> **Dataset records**
---------------

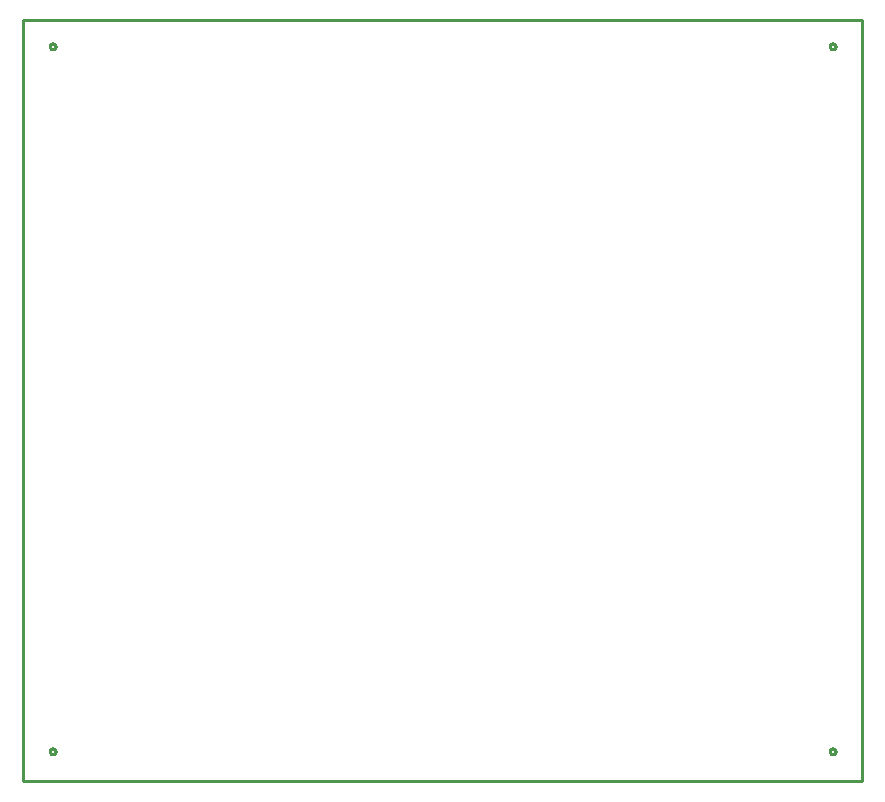
<source format=gbr>
G04 EAGLE Gerber RS-274X export*
G75*
%MOMM*%
%FSLAX34Y34*%
%LPD*%
%IN*%
%IPPOS*%
%AMOC8*
5,1,8,0,0,1.08239X$1,22.5*%
G01*
%ADD10C,0.254000*%


D10*
X393700Y228600D02*
X1104700Y228600D01*
X1104700Y873000D01*
X393700Y873000D01*
X393700Y228600D01*
X1082000Y850703D02*
X1081938Y850315D01*
X1081817Y849940D01*
X1081638Y849590D01*
X1081407Y849271D01*
X1081129Y848993D01*
X1080810Y848762D01*
X1080460Y848583D01*
X1080085Y848462D01*
X1079697Y848400D01*
X1079303Y848400D01*
X1078915Y848462D01*
X1078540Y848583D01*
X1078190Y848762D01*
X1077871Y848993D01*
X1077593Y849271D01*
X1077362Y849590D01*
X1077183Y849940D01*
X1077062Y850315D01*
X1077000Y850703D01*
X1077000Y851097D01*
X1077062Y851485D01*
X1077183Y851860D01*
X1077362Y852210D01*
X1077593Y852529D01*
X1077871Y852807D01*
X1078190Y853038D01*
X1078540Y853217D01*
X1078915Y853338D01*
X1079303Y853400D01*
X1079697Y853400D01*
X1080085Y853338D01*
X1080460Y853217D01*
X1080810Y853038D01*
X1081129Y852807D01*
X1081407Y852529D01*
X1081638Y852210D01*
X1081817Y851860D01*
X1081938Y851485D01*
X1082000Y851097D01*
X1082000Y850703D01*
X1082000Y253803D02*
X1081938Y253415D01*
X1081817Y253040D01*
X1081638Y252690D01*
X1081407Y252371D01*
X1081129Y252093D01*
X1080810Y251862D01*
X1080460Y251683D01*
X1080085Y251562D01*
X1079697Y251500D01*
X1079303Y251500D01*
X1078915Y251562D01*
X1078540Y251683D01*
X1078190Y251862D01*
X1077871Y252093D01*
X1077593Y252371D01*
X1077362Y252690D01*
X1077183Y253040D01*
X1077062Y253415D01*
X1077000Y253803D01*
X1077000Y254197D01*
X1077062Y254585D01*
X1077183Y254960D01*
X1077362Y255310D01*
X1077593Y255629D01*
X1077871Y255907D01*
X1078190Y256138D01*
X1078540Y256317D01*
X1078915Y256438D01*
X1079303Y256500D01*
X1079697Y256500D01*
X1080085Y256438D01*
X1080460Y256317D01*
X1080810Y256138D01*
X1081129Y255907D01*
X1081407Y255629D01*
X1081638Y255310D01*
X1081817Y254960D01*
X1081938Y254585D01*
X1082000Y254197D01*
X1082000Y253803D01*
X421600Y253803D02*
X421538Y253415D01*
X421417Y253040D01*
X421238Y252690D01*
X421007Y252371D01*
X420729Y252093D01*
X420410Y251862D01*
X420060Y251683D01*
X419685Y251562D01*
X419297Y251500D01*
X418903Y251500D01*
X418515Y251562D01*
X418140Y251683D01*
X417790Y251862D01*
X417471Y252093D01*
X417193Y252371D01*
X416962Y252690D01*
X416783Y253040D01*
X416662Y253415D01*
X416600Y253803D01*
X416600Y254197D01*
X416662Y254585D01*
X416783Y254960D01*
X416962Y255310D01*
X417193Y255629D01*
X417471Y255907D01*
X417790Y256138D01*
X418140Y256317D01*
X418515Y256438D01*
X418903Y256500D01*
X419297Y256500D01*
X419685Y256438D01*
X420060Y256317D01*
X420410Y256138D01*
X420729Y255907D01*
X421007Y255629D01*
X421238Y255310D01*
X421417Y254960D01*
X421538Y254585D01*
X421600Y254197D01*
X421600Y253803D01*
X421600Y850703D02*
X421538Y850315D01*
X421417Y849940D01*
X421238Y849590D01*
X421007Y849271D01*
X420729Y848993D01*
X420410Y848762D01*
X420060Y848583D01*
X419685Y848462D01*
X419297Y848400D01*
X418903Y848400D01*
X418515Y848462D01*
X418140Y848583D01*
X417790Y848762D01*
X417471Y848993D01*
X417193Y849271D01*
X416962Y849590D01*
X416783Y849940D01*
X416662Y850315D01*
X416600Y850703D01*
X416600Y851097D01*
X416662Y851485D01*
X416783Y851860D01*
X416962Y852210D01*
X417193Y852529D01*
X417471Y852807D01*
X417790Y853038D01*
X418140Y853217D01*
X418515Y853338D01*
X418903Y853400D01*
X419297Y853400D01*
X419685Y853338D01*
X420060Y853217D01*
X420410Y853038D01*
X420729Y852807D01*
X421007Y852529D01*
X421238Y852210D01*
X421417Y851860D01*
X421538Y851485D01*
X421600Y851097D01*
X421600Y850703D01*
M02*

</source>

---------------

> **REQUEST**
Set down, exactly as they stand above, the lines starting with the line with "X1079697Y256500D01*" and going on through the line with "X421538Y850315D01*", and no others.

> **FINISHED EXERCISE**
X1079697Y256500D01*
X1080085Y256438D01*
X1080460Y256317D01*
X1080810Y256138D01*
X1081129Y255907D01*
X1081407Y255629D01*
X1081638Y255310D01*
X1081817Y254960D01*
X1081938Y254585D01*
X1082000Y254197D01*
X1082000Y253803D01*
X421600Y253803D02*
X421538Y253415D01*
X421417Y253040D01*
X421238Y252690D01*
X421007Y252371D01*
X420729Y252093D01*
X420410Y251862D01*
X420060Y251683D01*
X419685Y251562D01*
X419297Y251500D01*
X418903Y251500D01*
X418515Y251562D01*
X418140Y251683D01*
X417790Y251862D01*
X417471Y252093D01*
X417193Y252371D01*
X416962Y252690D01*
X416783Y253040D01*
X416662Y253415D01*
X416600Y253803D01*
X416600Y254197D01*
X416662Y254585D01*
X416783Y254960D01*
X416962Y255310D01*
X417193Y255629D01*
X417471Y255907D01*
X417790Y256138D01*
X418140Y256317D01*
X418515Y256438D01*
X418903Y256500D01*
X419297Y256500D01*
X419685Y256438D01*
X420060Y256317D01*
X420410Y256138D01*
X420729Y255907D01*
X421007Y255629D01*
X421238Y255310D01*
X421417Y254960D01*
X421538Y254585D01*
X421600Y254197D01*
X421600Y253803D01*
X421600Y850703D02*
X421538Y850315D01*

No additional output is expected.